I had read about potential controversy that the animated film (which I have yet to see), Kung Fu Panda, might have in China, taking a Chinese cultural icon and commercializing it into an American film. Well, Kung Fu Panda was released in China recently – and guess what? it’s a hit. Now some Chinese are asking themselves, “Why can’t we make such popular films?” as reported in The New York Times’ “The Panda That Roared“:
“A few weeks ago, when the movie opened in China, there was already a call for a boycott — on the grounds that foreigners had lifted one of China’s most precious symbols, the panda, and were using it for their own profit. The boycott never got off the ground, and “Kung Fu Panda” was an immediate box office hit. In the last few weeks the movie has provoked a deeper discussion, even a degree of soul-searching and critical self-examination of the sort that China, which has an amazing mix of ambition, self-confidence and insecurity, goes through from time to time. The main question being asked is: How could Western filmmakers have used Chinese themes to create such a brilliant animated movie with such widespread appeal to the Chinese themselves? Why, in other words, doesn’t China itself seem to be able to use its rich traditions to such brilliant cinematic and commercial effect?””

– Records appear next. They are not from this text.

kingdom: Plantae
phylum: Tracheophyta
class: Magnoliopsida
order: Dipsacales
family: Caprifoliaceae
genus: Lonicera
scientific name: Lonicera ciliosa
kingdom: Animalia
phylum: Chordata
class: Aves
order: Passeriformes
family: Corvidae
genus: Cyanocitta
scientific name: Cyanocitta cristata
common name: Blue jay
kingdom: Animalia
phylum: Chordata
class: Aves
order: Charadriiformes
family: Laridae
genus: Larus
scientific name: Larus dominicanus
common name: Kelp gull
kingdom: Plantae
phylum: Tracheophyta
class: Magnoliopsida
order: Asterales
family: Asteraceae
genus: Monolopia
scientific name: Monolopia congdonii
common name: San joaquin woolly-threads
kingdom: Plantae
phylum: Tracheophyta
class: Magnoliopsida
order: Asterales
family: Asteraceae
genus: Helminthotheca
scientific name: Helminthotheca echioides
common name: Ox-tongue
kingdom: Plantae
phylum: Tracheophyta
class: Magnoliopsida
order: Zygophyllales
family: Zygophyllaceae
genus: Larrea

Some of the reasons are that China doesn’t have as big or historically strong animation market and industry like the United States. However, the broader questions brought up by some Chinese is the constrictive atmosphere of cultural and artistic freedom that China doesn’t enjoy. That’s not necessarily a surprise. I’m sure that in America, we take for granted our freedom of speech which leads to quite an atmosphere of freedom of expression and creativity.